Massey University associate professor Andrea ‘t Mannetje sat on an elite World Health Organisation (WHO) working group in 2015, which found the chemical was a "probable carcinogen". But that report has been ignored by New Zealand regulators.
Glyphosate is the most widely used weed killer in the world and is the active ingredient in popular brands like Round Up.
The working group, which consisted of 18 expert scientists from all over the world, reviewed studies associated with weed killer and found there was "limited" evidence of cancer in humans exposed to the chemical, and "sufficient" evidence of cancer in experimental animals.
Speaking for the first time about her work on the subject, Ms 't Mannetje said the public has a right to know about the potential cancer concerns.
"The human evidence suggests from epidemiological studies that exposure to glyphosate, particularly long-term exposure over multiple years, is associated with Non-Hodgkin's lymphoma," she says.
"I think people probably change their behaviour once they know there is concern about a specific chemical, and people have the right to know so that they can make their own decisions."
However, regulators at the New Zealand Environmental Protection Agency (EPA) have decided to ignore that report, and have commissioned their own study into the chemical.
That report, carried out by a single New Zealand scientist, Wayne Temple, concluded that glyphosate is "unlikely to be genotoxic or carcinogenic in humans".
The EPA put forward Clark Ehlers, their Acting General Manager of Hazardous Substances, to respond to the queries from 1 NEWS.
"The New Zealand EPA stance on that is that glyphosate is safe to use, provided the instructions on the labels are followed," he says.
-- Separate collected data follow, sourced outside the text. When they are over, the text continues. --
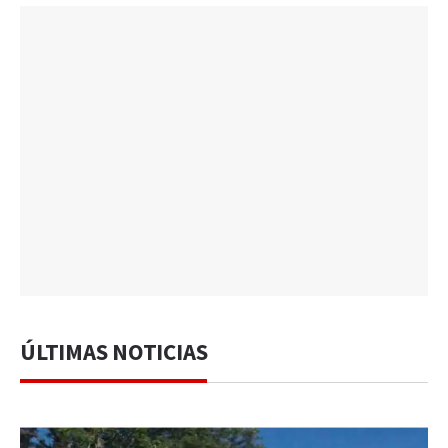
ÚLTIMAS NOTICIAS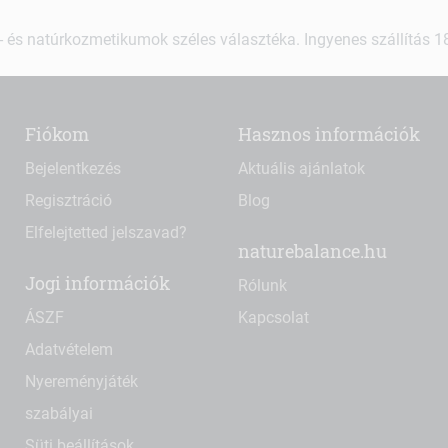
 és natúrkozmetikumok széles választéka. Ingyenes szállítás 18.
Fiókom
Hasznos információk
Bejelentkezés
Aktuális ajánlatok
Regisztráció
Blog
Elfelejtetted jelszavad?
naturebalance.hu
Jogi információk
Rólunk
ÁSZF
Kapcsolat
Adatvételem
Nyereményjáték
szabályai
Süti beállítások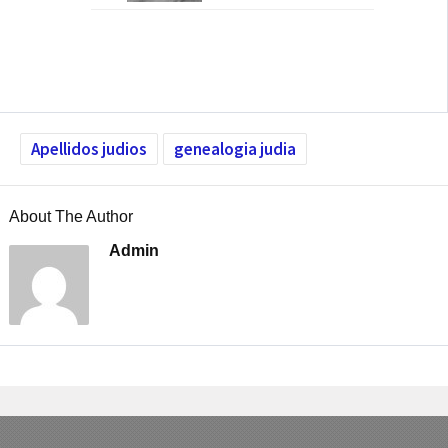
Apellidos judios
genealogia judia
About The Author
Admin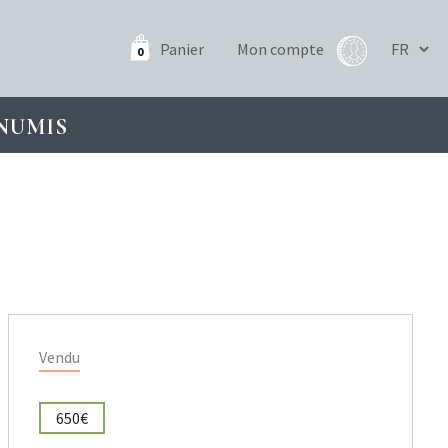
Panier
Mon compte
0
NUMIS
Vendu
650€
"The WHO IARC report looked at the inherent properties of that chemical and did not really consider the use pattern or how glyphosate is generally used, and thinking about how people are exposed to glyphosate."
While the New Zealand EPA has dismissed the WHO report and the chemical remains available for purchase and use, there has been plenty of action overseas, including bans, restrictions or other limitations in at least 30 countries, including the Netherlands, Portugal and Italy.
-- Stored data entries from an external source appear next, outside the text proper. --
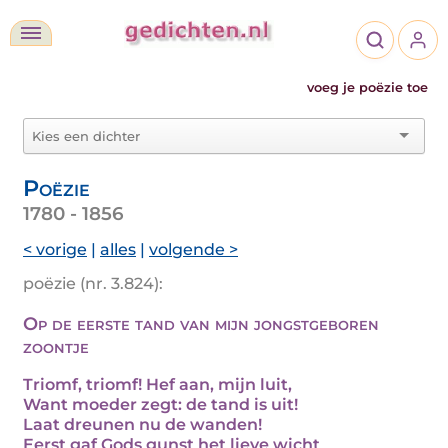
voeg je poëzie toe
Poëzie
1780 - 1856
< vorige
|
alles
|
volgende >
poëzie (nr. 3.824):
Op de eerste tand van mijn jongstgeboren
zoontje
Triomf, triomf! Hef aan, mijn luit,
Want moeder zegt: de tand is uit!
Laat dreunen nu de wanden!
Eerst gaf Gods gunst het lieve wicht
While in the US, several courts have ruled it does cause cancer, ordering the manufacturer to pay hundreds of millions of dollars in damages to claimants dying of Non-Hodgkin's lymphoma, and thousands of other cases are due to be heard on the same claim.
The manufacturer, Monsanto, now owned by German firm Bayer, continues to strenuously deny any cancer link and has appealed the court decisions.
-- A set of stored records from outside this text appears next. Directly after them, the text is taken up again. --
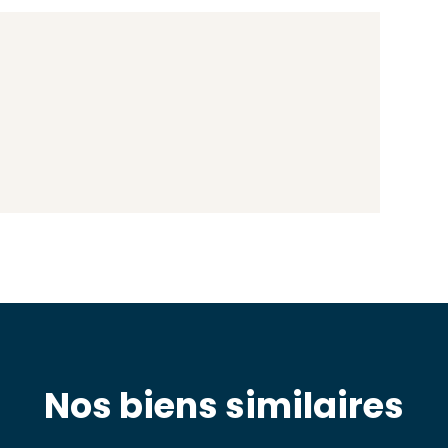
Nos biens similaires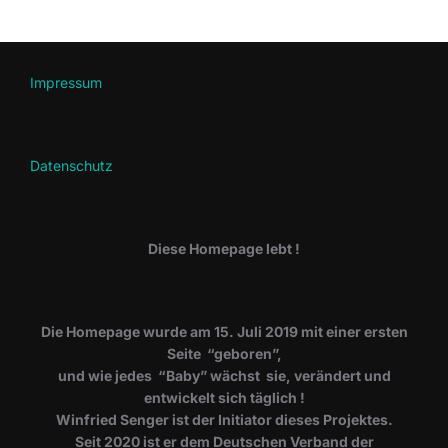
der
Beiträge
Impressum
Datenschutz
Diese Homepage lebt !
Die Homepage wurde am 15. Juli 2019 mit einer ersten
Seite “geboren”,
und wie jedes “Baby” wächst sie, verändert und
entwickelt sich täglich !
Winfried Senger ist der Initiator dieses Projektes.
Seit 2020 ist er dem Deutschen Verband der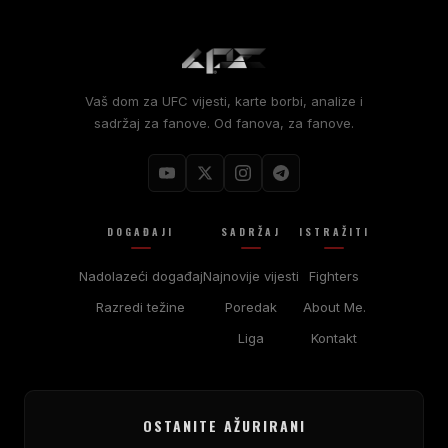
Vaš dom za UFC vijesti, karte borbi, analize i
sadržaj za fanove. Od fanova, za fanove.
DOGAĐAJI
SADRŽAJ
ISTRAŽITI
Nadolazeći događaj
Najnovije vijesti
Fighters
Razredi težine
Poredak
About Me.
Liga
Kontakt
OSTANITE AŽURIRANI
Ms 't Mannetje continues to appeal to the EPA to change the chemical's classification.
"I think it would be good if the EPA classifies this chemical as a suspected carcinogen, because that really accurately reflects what the scientific evidence is for this chemical," she says.
"The New Zealand public has the right to know this."
That's not on the cards for now and with neither side backing down, the weed killer continues to fly off the shelves.